My lab is interested in understanding how our earliest sensory experiences pattern synaptic connections in the cortex and how this, in turn, shapes the function of neural circuitry. We explore this in the visual system, including primary visual cortex, higher visual cortical regions, superior colliculus, amygdala, and thalamus. Vision is the primary sense we use to evaluate social structures, individual faces, threats, and rewards. Our goal is to understand the molecular and cellular mechanisms by which early experiences instruct synpatic connectivity, network connectivity, and network function in cortical circuits. We also wish to understand how these experiential changes shape behavior.
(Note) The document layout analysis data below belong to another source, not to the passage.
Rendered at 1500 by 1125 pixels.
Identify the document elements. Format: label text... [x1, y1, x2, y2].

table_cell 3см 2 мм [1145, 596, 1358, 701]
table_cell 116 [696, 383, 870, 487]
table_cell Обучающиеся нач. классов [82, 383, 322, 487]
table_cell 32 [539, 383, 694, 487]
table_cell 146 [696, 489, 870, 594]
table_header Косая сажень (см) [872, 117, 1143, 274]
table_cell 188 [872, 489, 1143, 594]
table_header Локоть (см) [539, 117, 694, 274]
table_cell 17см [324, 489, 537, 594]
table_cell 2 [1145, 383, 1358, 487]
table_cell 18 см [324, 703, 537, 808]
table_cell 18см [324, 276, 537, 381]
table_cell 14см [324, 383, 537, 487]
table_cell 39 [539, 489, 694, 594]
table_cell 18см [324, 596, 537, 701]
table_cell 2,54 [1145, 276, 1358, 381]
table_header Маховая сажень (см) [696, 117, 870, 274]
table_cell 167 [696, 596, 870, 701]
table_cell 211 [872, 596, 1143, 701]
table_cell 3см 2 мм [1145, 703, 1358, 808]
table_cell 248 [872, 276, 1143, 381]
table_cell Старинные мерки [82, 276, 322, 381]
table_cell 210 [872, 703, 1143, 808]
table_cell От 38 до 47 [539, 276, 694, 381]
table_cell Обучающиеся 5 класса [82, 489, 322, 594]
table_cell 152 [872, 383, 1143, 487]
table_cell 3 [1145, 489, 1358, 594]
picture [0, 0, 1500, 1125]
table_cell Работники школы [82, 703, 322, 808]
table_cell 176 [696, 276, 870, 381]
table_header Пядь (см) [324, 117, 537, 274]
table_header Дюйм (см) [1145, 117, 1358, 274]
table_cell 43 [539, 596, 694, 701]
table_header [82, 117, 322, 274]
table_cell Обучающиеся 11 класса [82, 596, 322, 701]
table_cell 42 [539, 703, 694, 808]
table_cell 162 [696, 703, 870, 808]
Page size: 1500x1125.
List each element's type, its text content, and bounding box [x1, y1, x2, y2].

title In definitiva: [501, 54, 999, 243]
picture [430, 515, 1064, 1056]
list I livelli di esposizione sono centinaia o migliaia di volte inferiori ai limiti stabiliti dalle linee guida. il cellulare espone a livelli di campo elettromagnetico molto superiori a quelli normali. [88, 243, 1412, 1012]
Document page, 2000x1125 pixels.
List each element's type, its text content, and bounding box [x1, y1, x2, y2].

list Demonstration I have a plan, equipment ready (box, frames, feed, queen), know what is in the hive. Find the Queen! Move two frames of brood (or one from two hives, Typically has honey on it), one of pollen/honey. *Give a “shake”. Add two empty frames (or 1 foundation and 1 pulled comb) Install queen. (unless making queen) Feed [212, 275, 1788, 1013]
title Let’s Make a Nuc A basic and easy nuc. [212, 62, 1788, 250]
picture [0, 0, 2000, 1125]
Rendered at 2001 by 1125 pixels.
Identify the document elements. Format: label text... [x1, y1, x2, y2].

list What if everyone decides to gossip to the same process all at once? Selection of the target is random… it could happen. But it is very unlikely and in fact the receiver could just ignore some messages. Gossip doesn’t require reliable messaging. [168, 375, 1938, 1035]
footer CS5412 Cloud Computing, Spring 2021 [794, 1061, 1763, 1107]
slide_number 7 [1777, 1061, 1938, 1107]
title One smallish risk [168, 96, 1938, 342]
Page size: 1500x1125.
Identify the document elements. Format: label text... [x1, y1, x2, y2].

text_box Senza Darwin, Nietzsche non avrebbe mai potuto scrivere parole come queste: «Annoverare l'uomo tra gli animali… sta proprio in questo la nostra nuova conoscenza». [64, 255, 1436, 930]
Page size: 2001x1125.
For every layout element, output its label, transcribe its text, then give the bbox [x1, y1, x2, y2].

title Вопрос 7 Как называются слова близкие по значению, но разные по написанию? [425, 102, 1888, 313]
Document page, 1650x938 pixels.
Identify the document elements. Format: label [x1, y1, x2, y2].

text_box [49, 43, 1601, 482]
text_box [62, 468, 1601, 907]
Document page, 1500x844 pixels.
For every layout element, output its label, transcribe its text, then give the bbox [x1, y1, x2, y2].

Our work employs sophisticated imaging and molecular techniques, including longitudinal multi-photon imaging of genetically encoded calcium indicators that are expressed in specific cell types, and single cell transcriptomics.

Biography

Joshua Trachtenberg’s research seeks to understand how sensory experiences are written into the fabric of our brains.  Genetics plays a dominant role in wiring together the connections between neurons that establish neural circuitry.  After we are born, our brains are bombarded with information from the world around us.  This sensory information changes neural circuitry, allowing us to learn a language, perform complex visual discrimination, obtain sophisticated motor skills, and learn the subtleties of social interactions.  How this external sensory information instructs neural circuitry is not known.  Given its centrality to complex thought, tackling this question is of some significance.  The Trachtenberg lab employs a sophisticated array of vital imaging and physiological tools to reveal the richness and mechanisms of this experience-dependent plasticity.